Einträge aus einem Datensatz ::
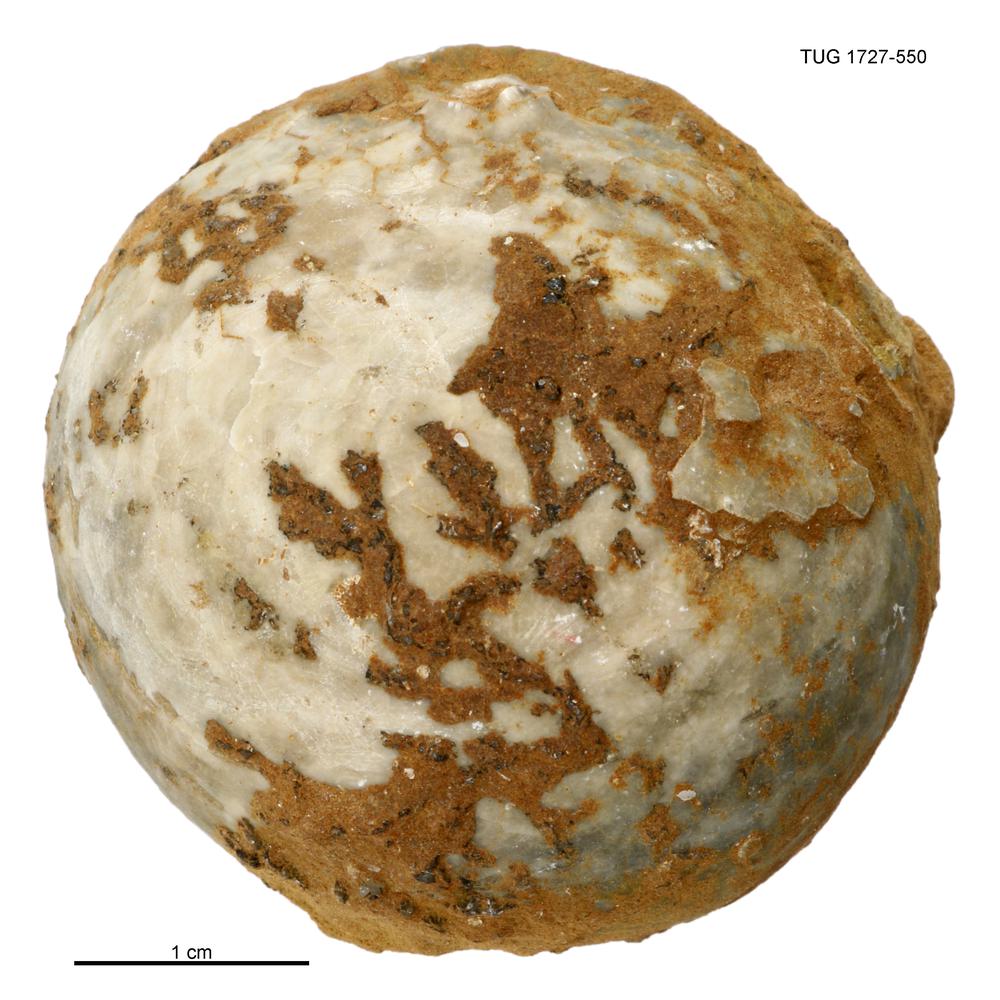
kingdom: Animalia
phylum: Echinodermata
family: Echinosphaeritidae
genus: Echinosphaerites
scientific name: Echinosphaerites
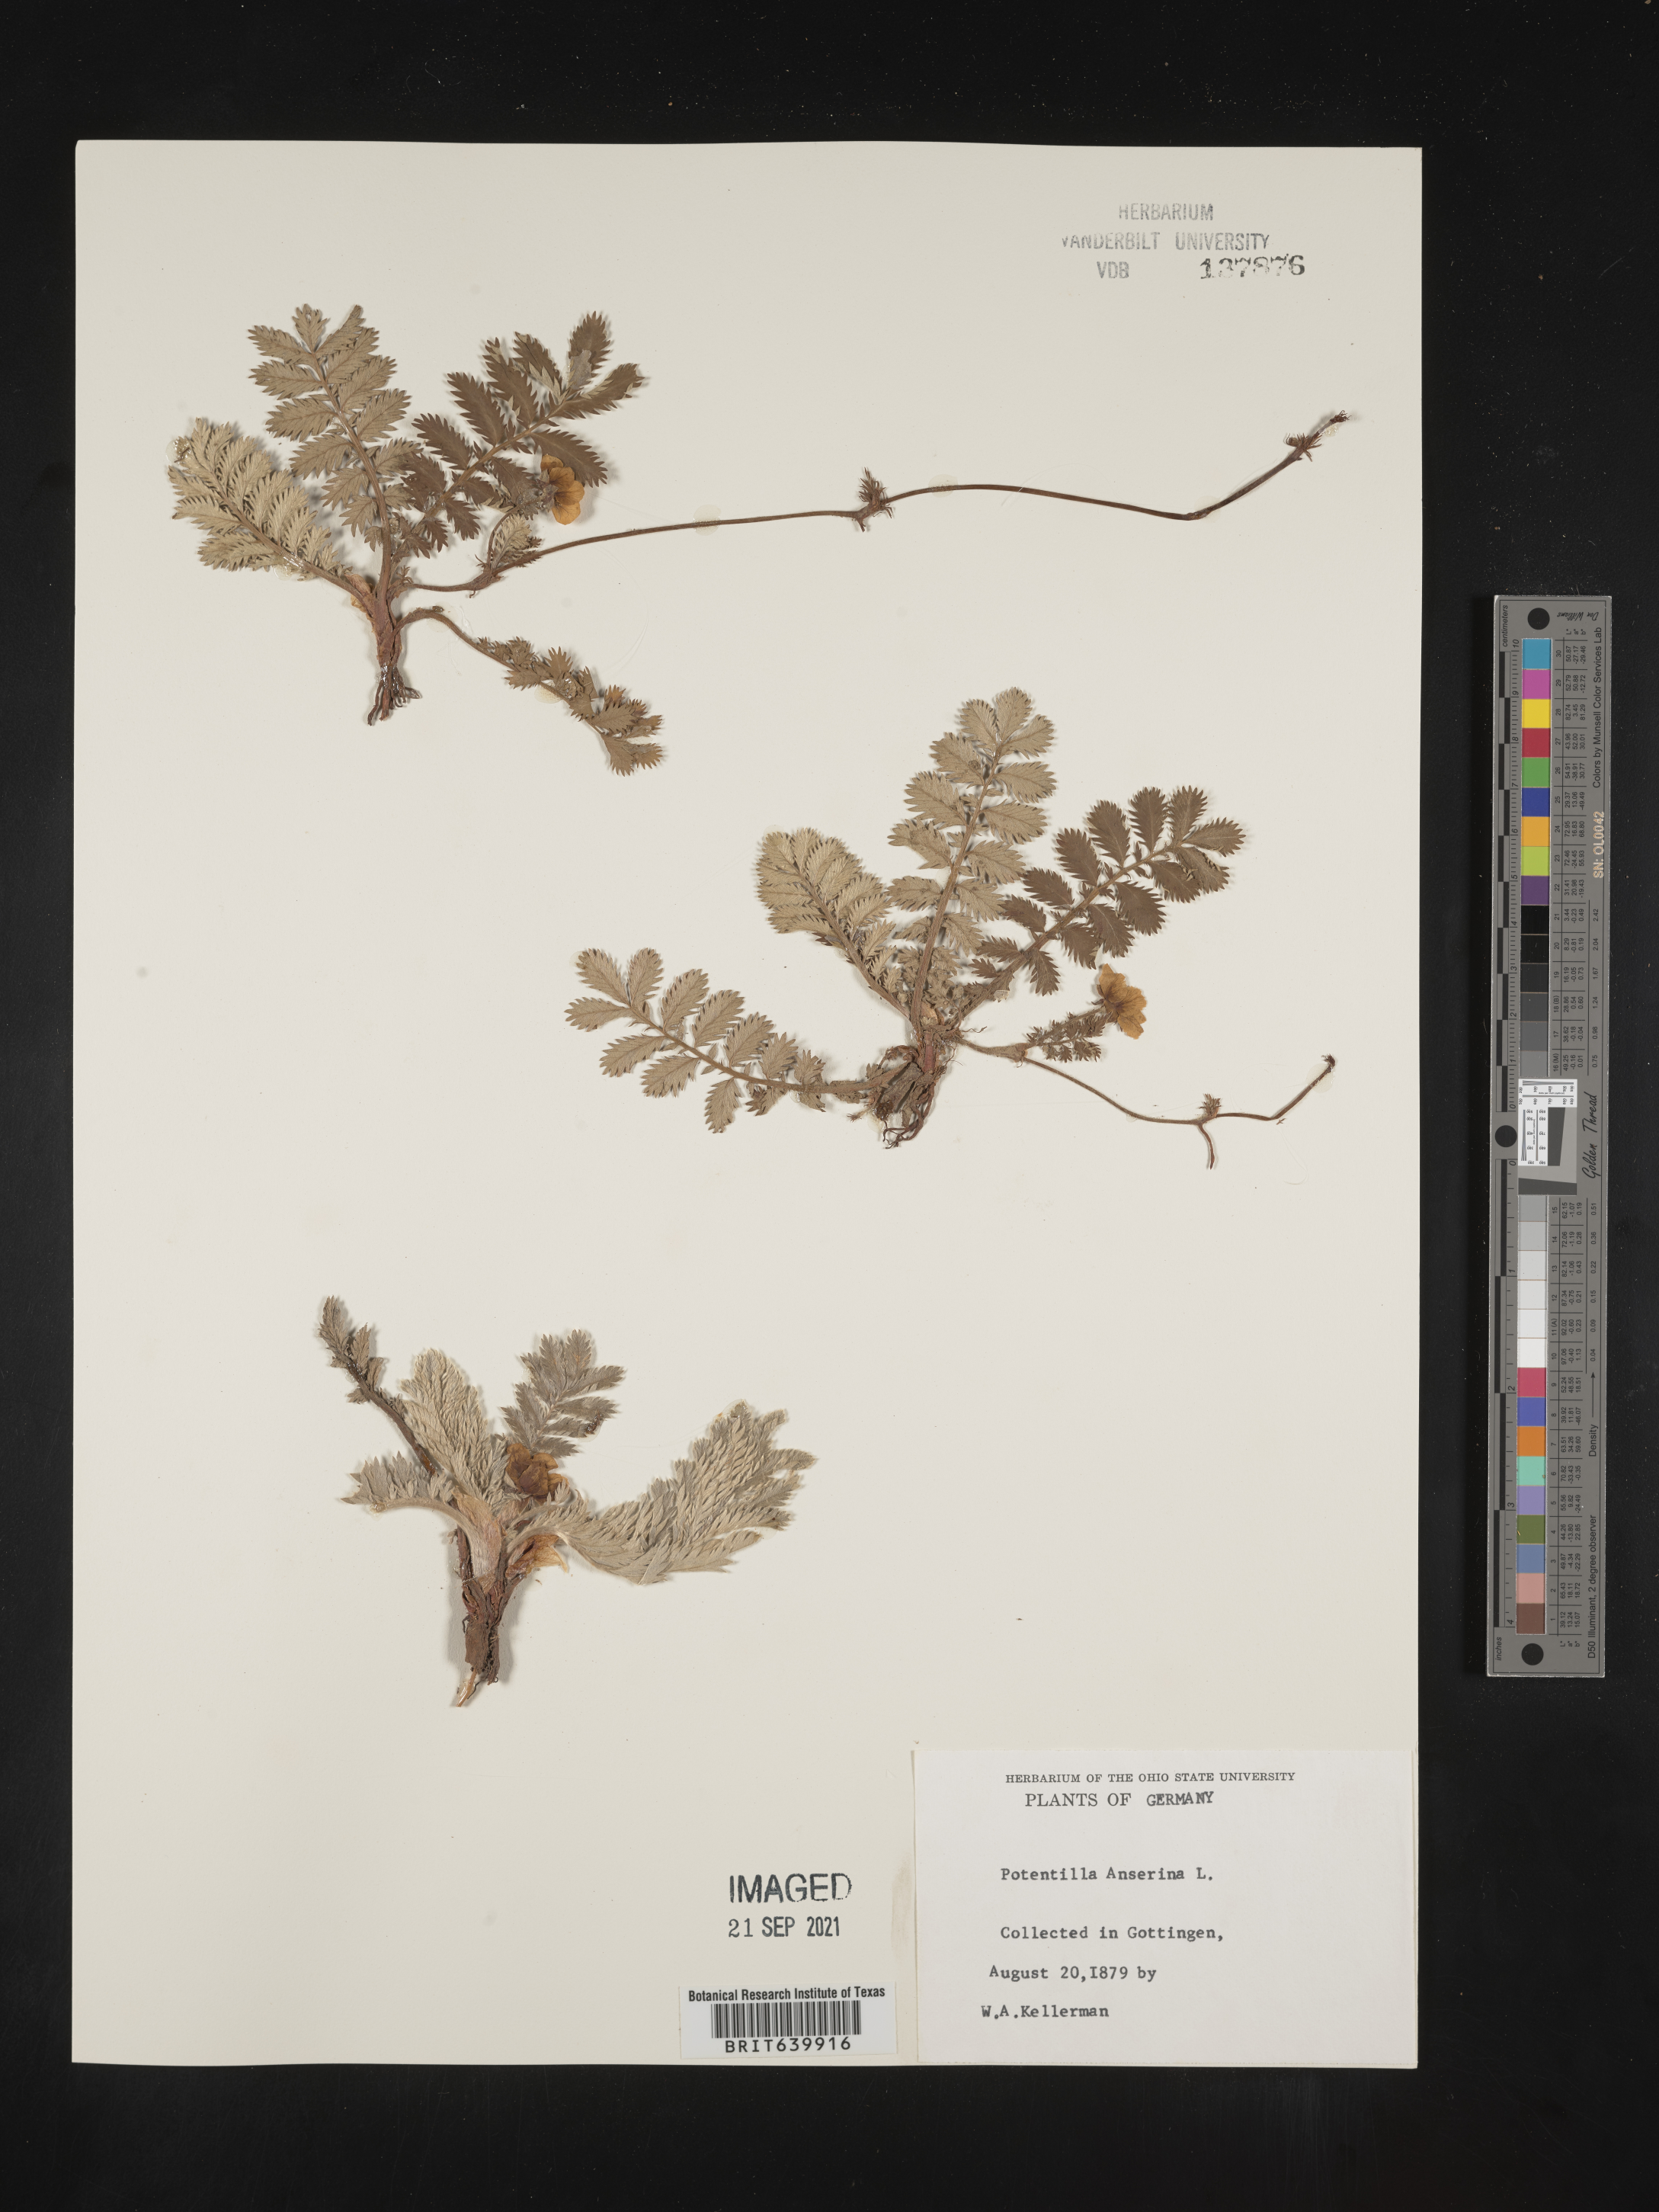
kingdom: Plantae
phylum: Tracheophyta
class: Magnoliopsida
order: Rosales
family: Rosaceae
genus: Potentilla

IHRE AUFGABE ::
Ordnen Sie die Zeilen aller Einträge oben als JSON-Liste von Zeichenketten an, wobei jede Zeile einen eigenen String bildet. Leerzeilen und Bilder werden nicht übernommen.

LÖSUNG ::
[
  "kingdom: Animalia",
  "phylum: Echinodermata",
  "family: Echinosphaeritidae",
  "genus: Echinosphaerites",
  "scientific name: Echinosphaerites",
  "kingdom: Plantae",
  "phylum: Tracheophyta",
  "class: Magnoliopsida",
  "order: Rosales",
  "family: Rosaceae",
  "genus: Potentilla"
]